聖墳墓教会は、イエス・キリストの十字架にかけられ、復活した場所と信じられており、キリスト教にとって最も聖なる場所の一つである。復活祭のミサはキリスト教暦における重要なイベントであり、そのミサが行われなかったことは、エルサレムの宗教施設のアクセス性に関する懸念を高めている。

イスラエル警察は、イスラエルとイランとの戦争に起因する安全上の懸念を理由に、旧市街地や聖地は緊急車両や救助車両の移動を妨げる複雑な地域であると説明した。これにより、大量の犠牲者が出た場合、人命に重大なリスクが生じると述べた。

聖地への制限の背景

エルサレムの聖地に対する制限は新しくはない。戦争が進行中のイスラム教のラマダン月には、アルアクサ寺院も参拝者に閉鎖された。これにより、政治的緊張が宗教的自由に与える影響についての懸念が高まっている。

カトリック教会はすでに伝統的な復活祭のプロセッションの取り消しを発表していたが、ピッツァバッラ枢機卿とイェルポ氏の教会への入場禁止を強く非難した。教会はこの措置を「明白に不合理かつ極めて不適切な措置」とし、合理性、礼拝の自由、現状の尊重という原則に反していると述べた。

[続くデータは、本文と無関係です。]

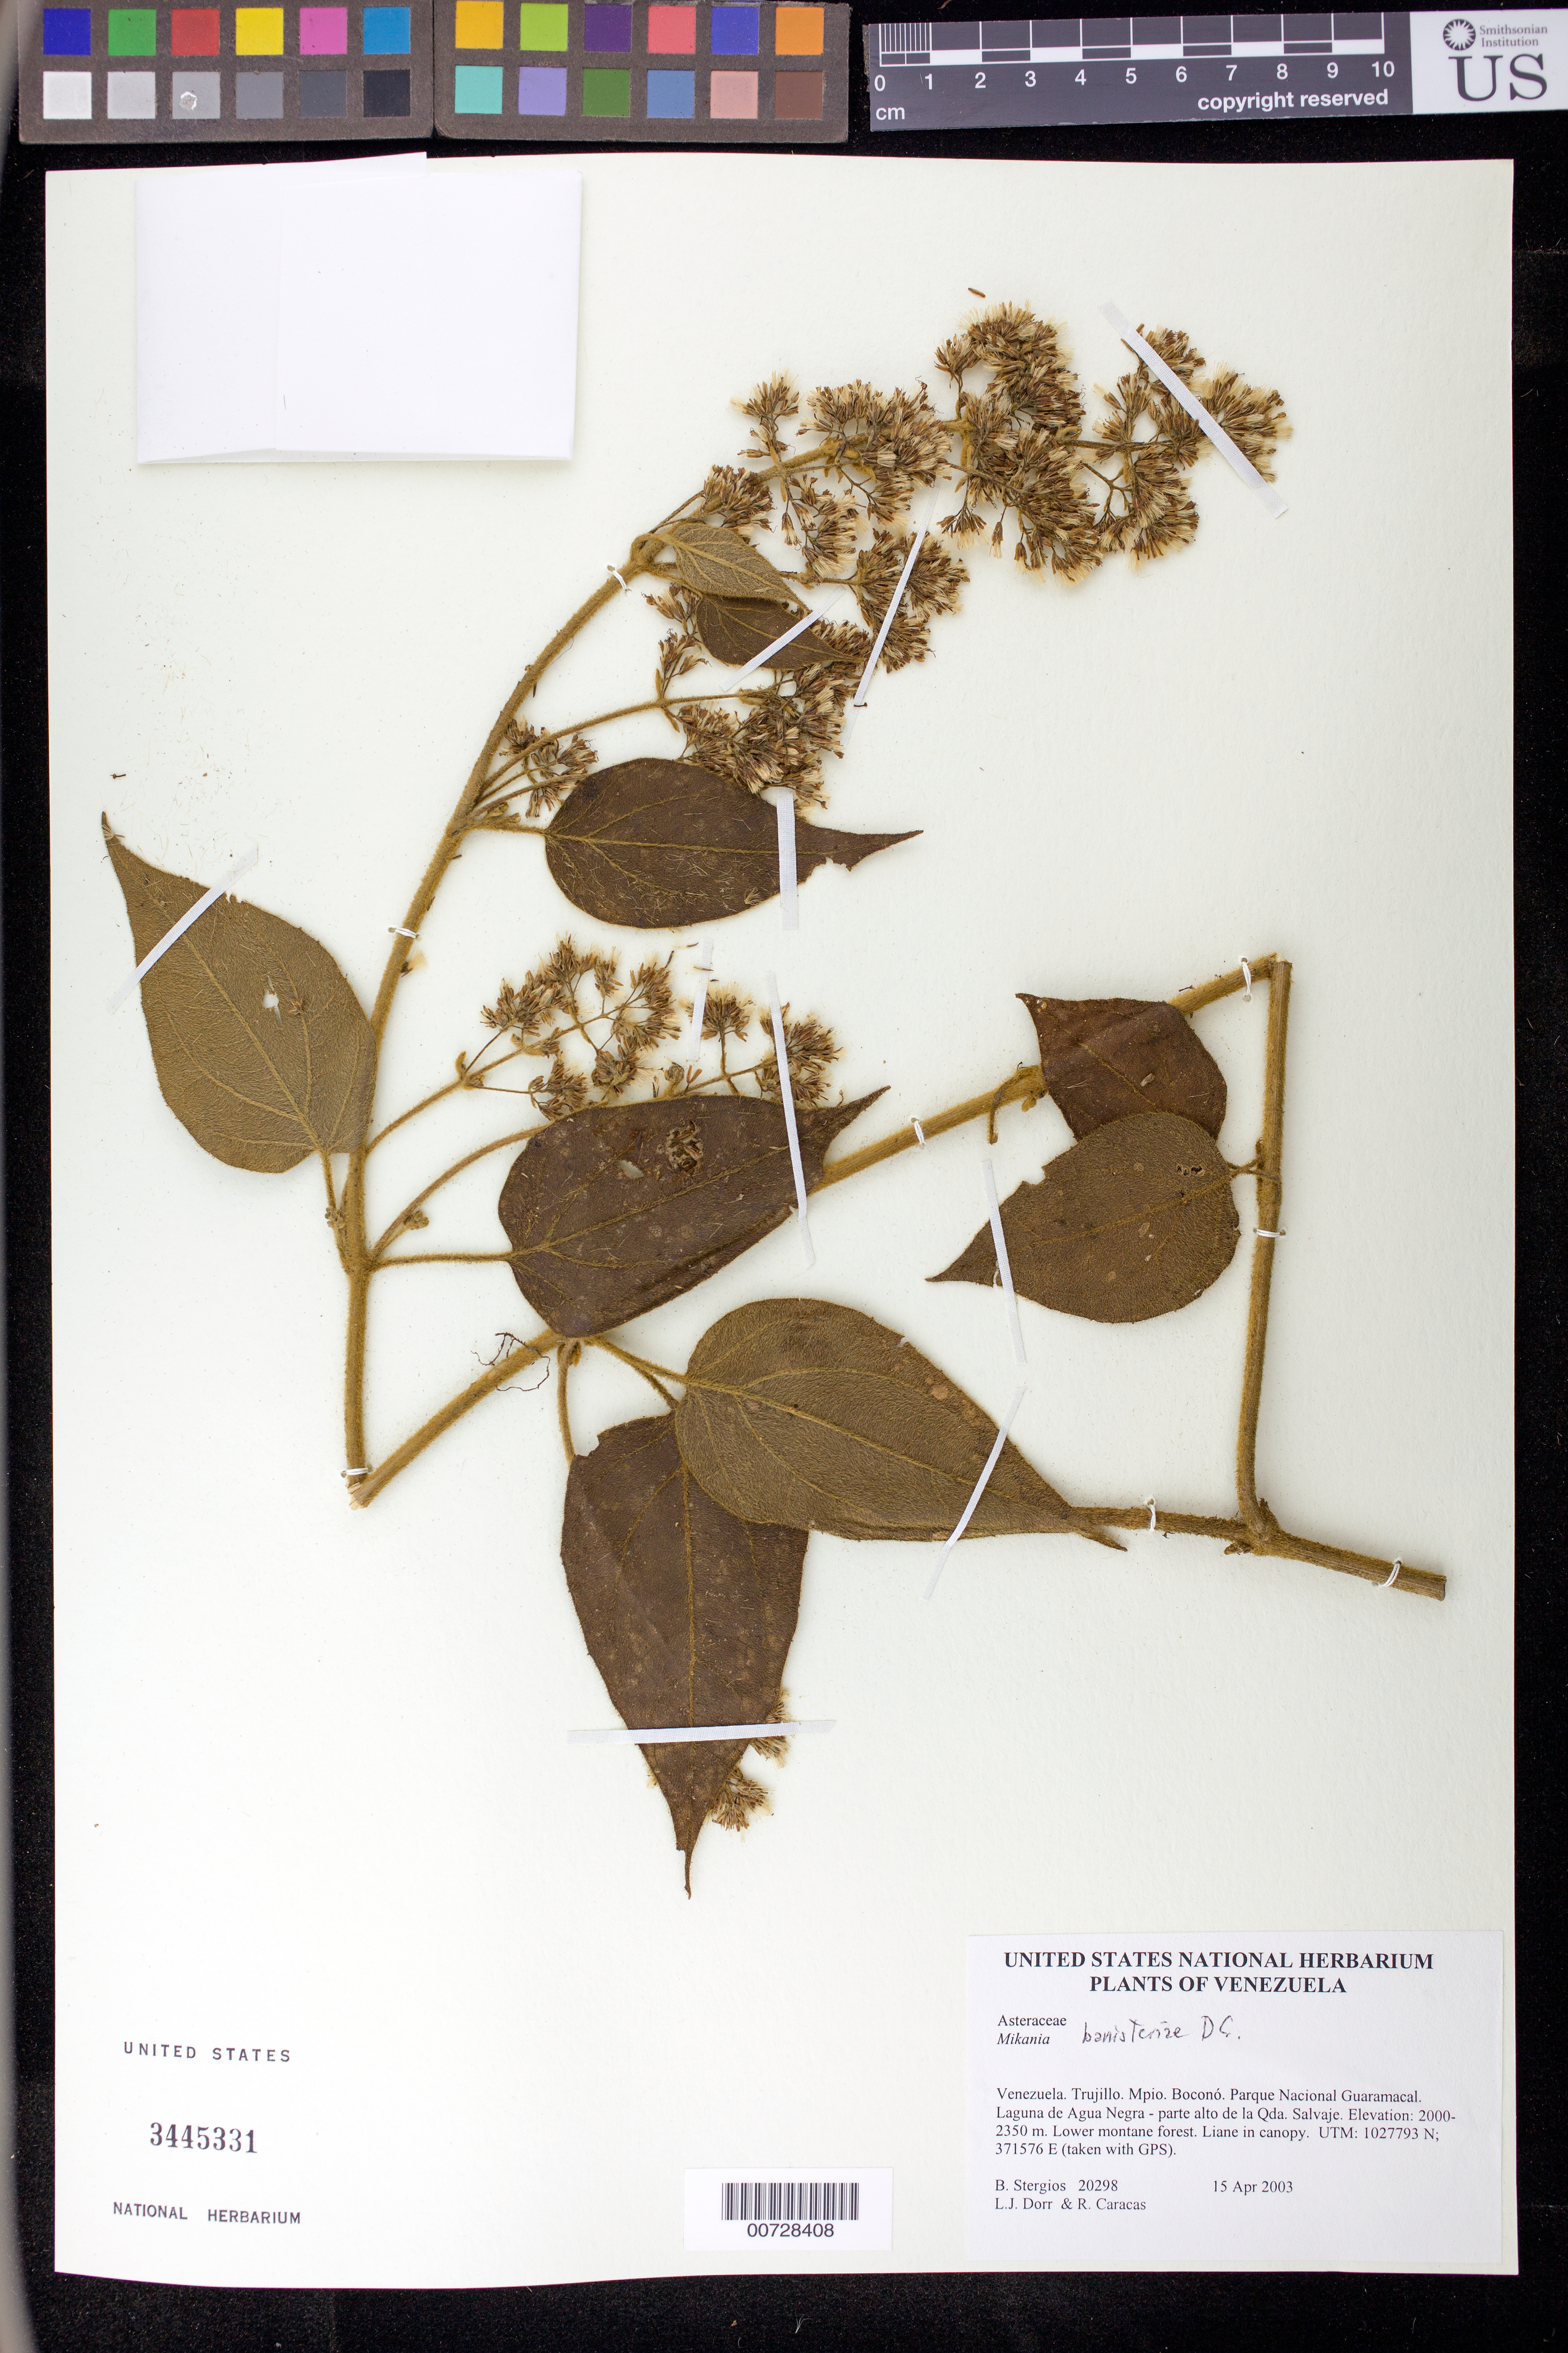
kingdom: Plantae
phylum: Tracheophyta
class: Magnoliopsida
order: Asterales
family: Asteraceae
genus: Mikania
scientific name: Mikania banisteriae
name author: DC.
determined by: Robinson, Harold E., (US)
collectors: B. G. Stergios, L. J. Dorr & R. Caracas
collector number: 20298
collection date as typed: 15 Apr 2003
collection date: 2003-04-15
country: Venezuela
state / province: Trujillo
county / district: Boconó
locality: Parque Nacional Guaramacal, Laguna de Agua Negra - parte alto de la Qda. Salvaje.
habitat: Lower montane forest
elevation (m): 2000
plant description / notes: PORT, US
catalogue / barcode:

AFP通信に対して発表した声明で、イスラエル警察は、ピッツァバッラ枢機卿が復活祭のミサを執り行うことを承認できないと述べた。警察は旧市街地の複雑な状況と、地域の公共安全を確保する必要性を強調した。

プロセッションの取り消しにもかかわらず、この出来事は世界の多くの指導者から鋭い批判を浴びている。イタリアのメロニ首相は、この行動が「信者だけでなく、宗教的自由を尊重するどのコミュニティにも冒涜である」と述べた。イタリアのタジャーニ外務大臣も、イスラエルの大使を招いてこの件を話し合うことを表明した。

フランスのマクロン大統領は、イスラエルで「すべての宗教の礼拝」が保障されるべきだと非難し、ヨーロッパ諸国がこの地域における政治的緊張が宗教的実践に与える影響について懸念していることを示している。

今後の展開

この出来事は、エルサレムにおける宗教施設の将来的なアクセス性について疑問を投げかけている。イスラエルとイランの緊張が続く中、情勢は不透明である。カトリック教会は、この決定の見直しを求め、聖なる都市における現状の維持の重要性を強調している。

専門家は、枢機卿の封鎖は宗教外交や対話関係に長期的な影響を与える可能性があると指摘している。この出来事は、国際機関がエルサレムにおける宗教的自由と聖地へのアクセスを保障する役割についてさらに議論を進めるきっかけになるかもしれない。

イスラエルとイランの戦争が激化する中、エルサレムにおける宗教施設のアクセス性は依然として重要な問題である。カトリック教会を含む他の宗教コミュニティは、聖なる都市で自由に礼拝する権利を保護し続けると予想される。

ピッツァバッラ枢機卿の封鎖は、紛争地域における宗教的自由の問題にも注目を浴びている。イランとの戦争が続く限り、エルサレムの情勢は依然として緊張を強いられ、宗教施設へのアクセスは国際社会にとって重要な懸念事項の一つである。